Il est vrai que la crise aura au moins eu pour vertu de faire prendre conscience aux TPE de la possibilité de ce recours. Le nombre de saisines par des entreprises de moins de 25 salariés est ainsi passé de moins de 1 000 en 2019 à près de 3 000 en 2020. Elles représentent 80 % du total sur l’ensemble de l’année. « Le nombre de très petites entreprises qui nous saisit a considérablement augmenté, notamment les commerces, qui nous connaissaient moins », reconnaît Pierre Pelouzet.


Sur l’ensemble des saisines, la Médiation est intervenue dans plus de 20 % des cas des sujets de baux commerciaux, qui comptaient pour 11 % des saisines en 2019. Mais le plus gros de son activité (57 %) concerne des problèmes de délais de paiement. « Au-delà des retards de paiement, nous notons des difficultés qui touchent aux processus de paiement et de facturation », précise Pierre Pelouzet qui évoque en exemple des travaux effectués sans bon de commande, des fins de chantier non approuvées et donc ni facturées ni payés par le client.

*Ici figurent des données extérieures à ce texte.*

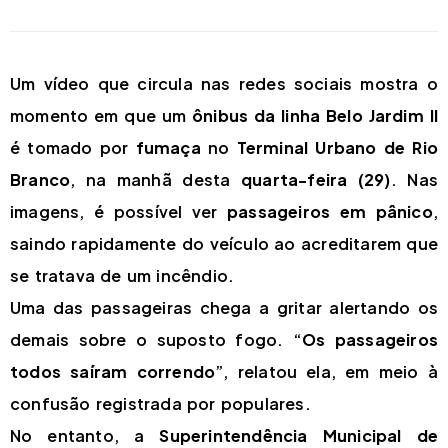
Um vídeo que circula nas redes sociais mostra o
momento em que um
ônibus da linha Belo Jardim II
é tomado por
fumaça
no
Terminal Urbano de Rio
Branco
, na manhã desta
quarta-feira (29)
. Nas
imagens, é possível ver
passageiros em pânico
,
saindo rapidamente do veículo ao acreditarem que
se tratava de um incêndio.
Uma das passageiras chega a gritar alertando os
demais sobre o suposto fogo. “
Os passageiros
todos saíram correndo
”, relatou ela, em meio à
confusão registrada por populares.
No entanto, a
Superintendência Municipal de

La gravité de la situation lors du premier confinement a tout de même justifié la création d’un Comité de crise le 23 mars appelé à « faire face à la montée en puissance de retards de paiement notamment dans un certain nombre d’entreprises structurantes, grands groupes et ETI, qui ont des positions clefs dans des filières », rappelle le Médiateur. Il a co-piloté ce comité intégrant Afep, Medef, CPME, U2D, chambres de commerce et chambres des métiers avec son homologue Médiateur du crédit. Une quarantaine d’entreprises a été prise en défaut « aussi bien des gens qui ont profité de la crise pour se faire un peu de trésorerie que des entreprises qui avaient des difficultés opérationnelles et des entreprises qui avaient des difficultés financières et attendaient leur PGE pour pouvoir payer leurs fournisseurs », détaille Pierre Pelouzet.

Il faut croire que cette mobilisation au sommet a porté ses fruits, puisque depuis l’été, le Comité de crise n’a pas été alerté. « Nous sommes revenus à un normal un peu dégradé », commente Pierre Pelouzet, qui indique que le comité travaille à présent sur un outil de mesure pour suivre l’activité des délais de paiement et « voir ce qui se passe en profondeur dans les entreprises ». Le Médiateur promet plus de détails sur cet outil dans les semaines à venir.


Encore de nouvelles missions

Fidèle à son habitude d’élargir son champ de compétence, la Médiation s’investit désormais comme rempart à la crise au-delà de la seule question des relations commerciales, en accompagnant auprès de l’administration les entreprises de secteurs en sous-activité prolongée (hôtellerie, restauration, culture, sport) pour les aider à obtenir les aides auxquelles elles ont droit. Depuis décembre elle a reçu 287 sollicitations dans ce sens.

Autre nouvel outil utilisé par la Médiation pour amortir la crise, la nomination de médiateurs de filières permettant d’entretenir le dialogue entre grands groupes et sous-traitants dans des filières stratégiques en forte tension ne semble pas susciter un grand enthousiasme. Pour l’heure, seul le Gifas a désigné son médiateur de filière pour l’aéronautique. Les filières automobile et industries agroalimentaires. En septembre dernier, le secrétaire général du Conseil national de l’industrie, Thomas Gouzènes, nous annonçait pourtant déjà la nomination d’un référent PME dans chaque filière.

La Médiation va également mener une action spécifique pour les filières soumises au principe « de responsabilité élargie du producteur » (REP) soit 21 filières aux activités variées : emballages, imprimés papier, équipements électriques et électroniques, les équipements électriques et électroniques ou encore les jouets.

Enfin, la Médiation a été missionnée par Olivia Grégoire, secrétaire d'État auprès du ministre de l'économie, des finances et de la relance, chargée de l'économie sociale, solidaire et responsable, pour définir de nouvelles pistes pour mieux déployer le Label relations fournisseurs et achats responsables signé à ce jour par une cinquantaine d’entreprises.